Heading east from Shimonoseki along the San’in coast, the landscape becomes much more rugged and sparsely populated. Here the savage Sea of Japan has eroded the rocks into jagged shapes, and if you take the train you’ll see some marvellously bleak shorelines. The next town of any consequence is HAGI (萩), some 70km northeast of Shimonoseki, which dates back to 1604 when warlord Mōri Terumoto built his castle at the tip of an island between the Hashimoto and Matsumoto rivers. Hagi’s castle is long ruined, but the atmospheric graveyards of the Mōri daimyō, the layouts of the samurai and merchants’ quarters – Horiuchi and Jōkamachi – and the temple district of Teramachi remain, with several significant buildings intact. These attractive plaster-walled streets are the town’s main attraction, together with its renowned pottery, Hagi-yaki, considered Japan’s next-best style of ceramics after Kyoto’s Raku-yaki – you can hardly move around Hagi without coming across a shop selling the pastel-glazed wares.

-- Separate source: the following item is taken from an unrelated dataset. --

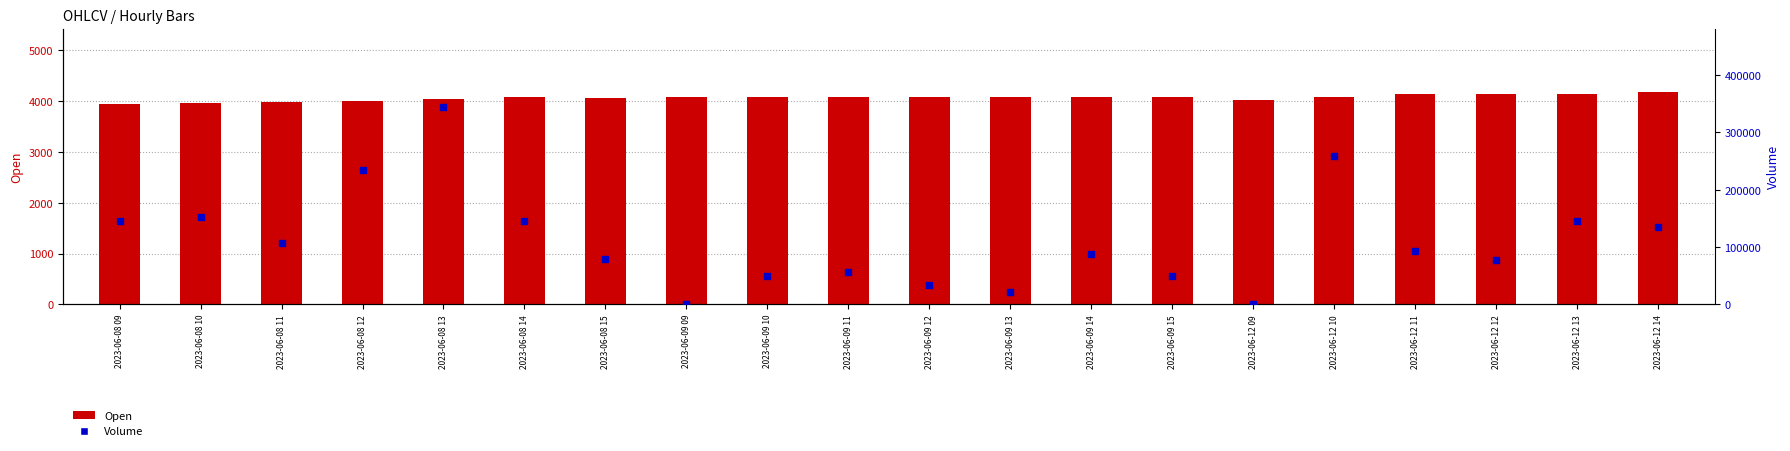

Which series contains the highest Y value?

Volume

The town is also famous for the role that some of its citizens played in the Meiji Restoration, such as Yoshida Shōin, who was executed by the Tokugawa Shogunate for his radical beliefs and is now enshrined at Shōin-jinja.

Sharing the relaxed, friendly atmosphere of other Yamaguchi-ken towns, Hagi is certainly worth visiting. If you rent a bike, you can easily take in the most important sights in a day and still have time to crash out on Kikugahama, a fine stretch of beach beside the castle ruins.